Customer service organizations have long been focused on the benefits of self-service. Every customer that does not call into a contact center is money in the bank, and contact centers are nothing if not cost-efficiency focused. We might have moved on from interactive voice response systems to Web FAQs to bots and virtual agents, but the underlying driver for many remains taking costs out of the business.
Savvy customer service pros have also recognized that customers seem to prefer self-service, at least based on increased usage. This should be no surprise, since many companies offer sub-standard experiences on their agent-assisted channels, plagued by interminably long queue times, IVRs and agents both asking for the same customer information, and agents with little power to go off-script to solve customer issues. Were agent-assisted service of a consistently higher quality, it is possible that customers might actually prefer those channels more often.

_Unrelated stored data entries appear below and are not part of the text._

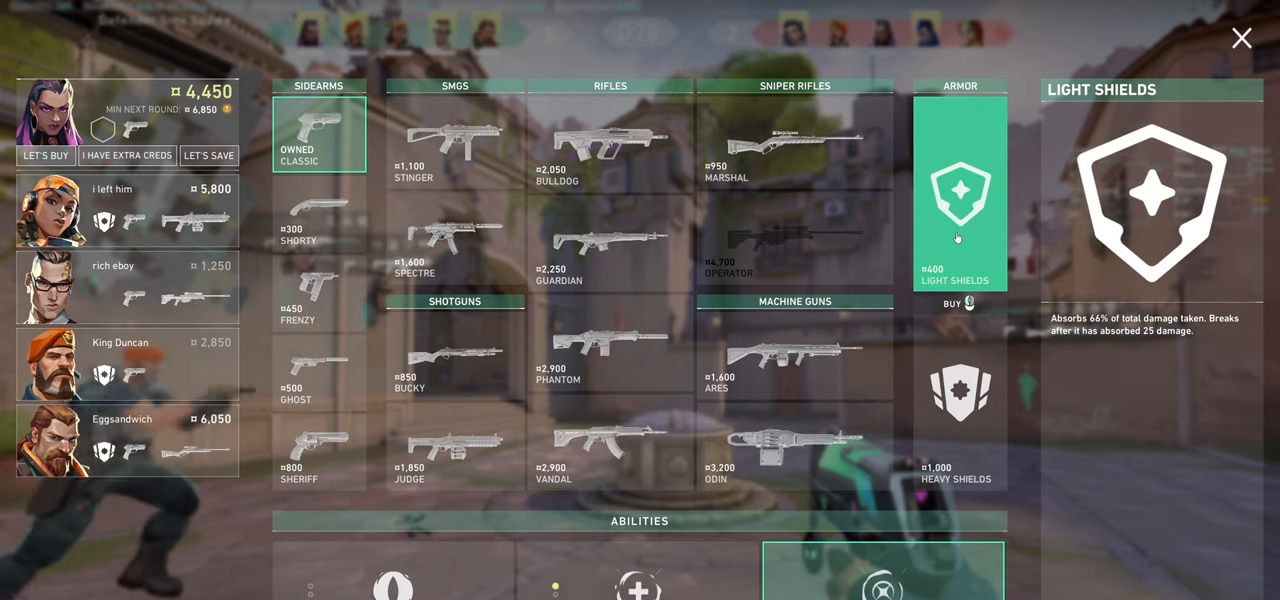
Gameplay with keyboard and mouse; each line is a JSON object with the keys and mouse buttons held at the frame after it. "events" lists presses ("down") and releases ("up") of "a", "ctrl", "d", "e", "q", "s", "shift", "space", "w", "mouse_left", "mouse_wheel" and "mouse_right" between this image and that frame as [ms after this image, input, new state], when the widget could be followed in between. "mouse_left", "mouse_wheel", "mouse_right" = the "left", "wheel", "right" buttons of the "mouse" list. No other keys are recorded. "wheel" means that the mouse wheel is clicked or scrolled. Mouse movement is not recorded.
{"keys": [], "mouse": ["left"], "events": [[417, "mouse_left", "down"]]}
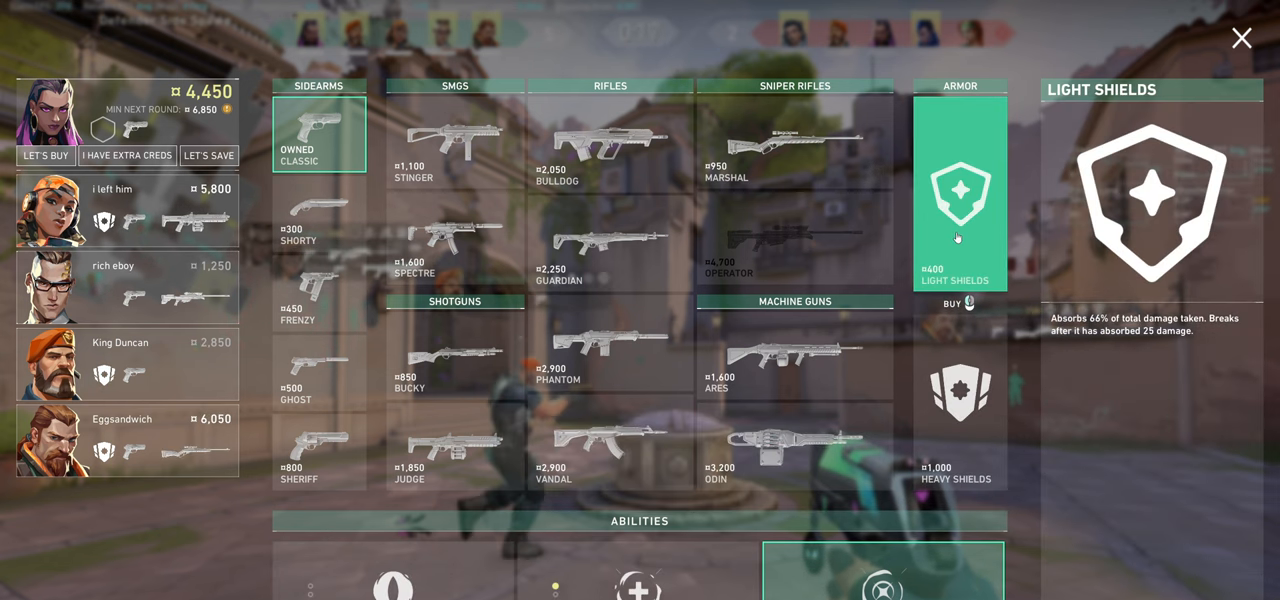
{"keys": [], "mouse": [], "events": [[67, "mouse_left", "up"]]}
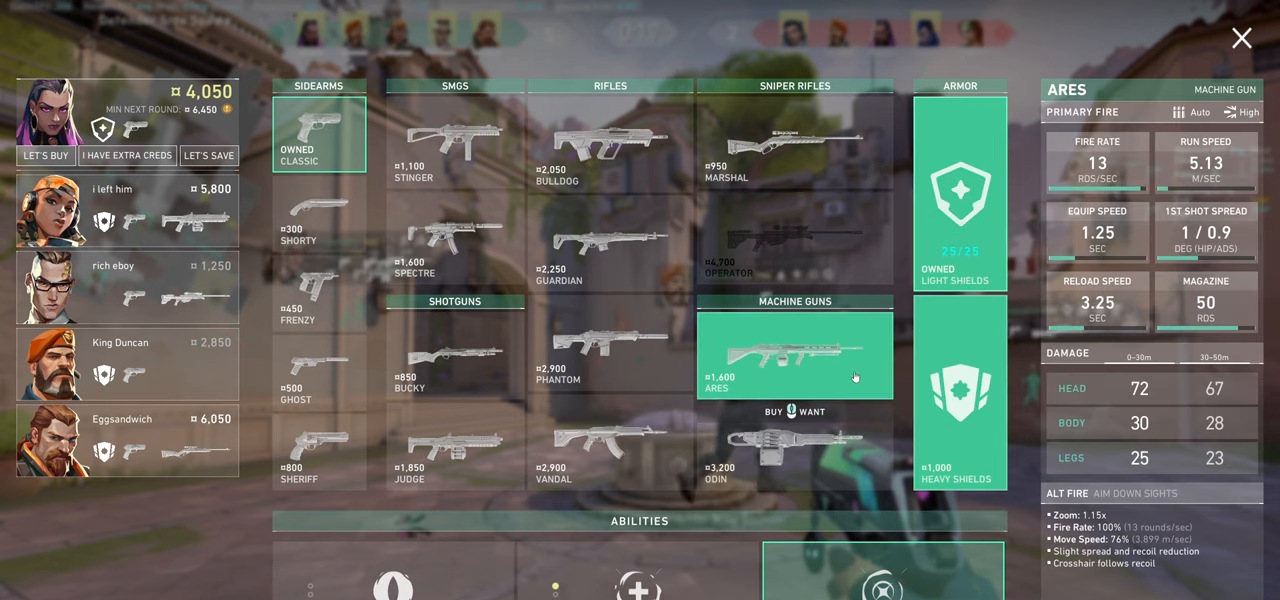
{"keys": [], "mouse": [], "events": []}
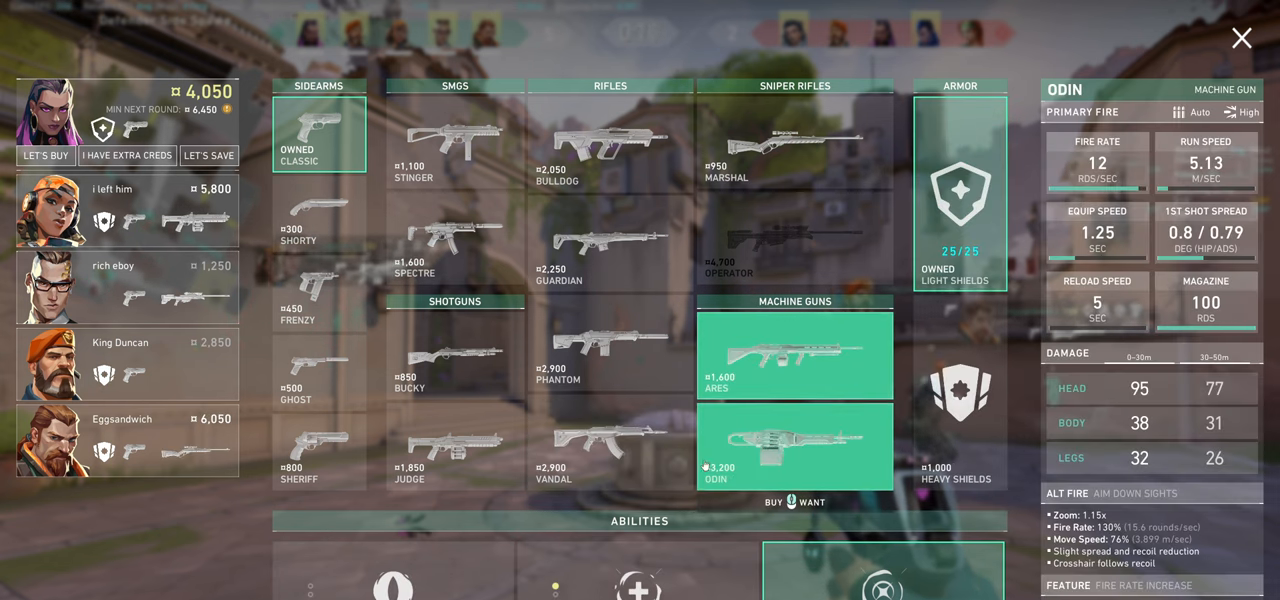
{"keys": [], "mouse": [], "events": []}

That, however, does not mean that customers will never use the phone going forward. Phone use for customer service has steadily decreased over the past six years, and we predict it will dip even further as customers increasingly adopt digital channels. But phone still has its role: customers resolve straightforward customer service interactions via self-service, leaving complex issues like account closure, booking a complex multi-city set of flights, or an explanation of smart metering billing policies for a phone conversation. These questions often take longer to resolve and are opportunities to build positive customer relationships with an end goal of increased customer loyalty.
Still, as it stands, customers increasingly leverage self-service channels for customer service. these channels offer minimal interaction friction. And that easy experience is critical: Forrester data shows that 72 percent of U.S. online adults believe that valuing their time is the most important thing a company can do to provide them with good online customer service.
Self-service, however, does not have to value efficiency over experience. Excellent experiences can co-exist with efficiency. Think about a company brining to bear the information and context its customer service organizations knows about its customers and their situations to provide a differentiated service experience. Personalized self-service shows customers that the company values their time.
Let me provide a concrete example: When passenger calls Delta Airlines about a canceled flight, its IVR can tell when the caller ID field matches a mobile phone that recently received a cancellation notice via text message. When the IVR gets a match, it skips the standard menu in favor of a single, context-aware question "Are you calling about the text message we just sent you?" That personalized touch provides an excellent experience while also being more efficient for the customer.
That last bit is key: The efficiency is all for the customer's sake. Delta's IVR does not care if the customer had to wade through the full, normal menu to get to the correct option; the cost per call for Delta would be the same either way. Delta does this personalization because the customer receives a richer experience, one that shows the customer that the airline knows who they are and understands their situations.
Customer service pros should not limit this type of personalization to IVRs and speech applications. Customers logged in and authenticated in mobile apps, for example, should also feel that they have gone through the effort of registering and logging in for a reason. The same goes for customers logged in to a Web site. Companies can personalize everything from the script that a virtual agent uses to the knowledge presented in a knowledgebase search.
If customers feel that respecting their time is the most important thing that you can do to provide them great customer service—and they do—what better way to show them that you value their limited time than treating them as individuals while they are using your lowest-cost service channels?
Ian Jacobs is a senior analyst at Forrester Research.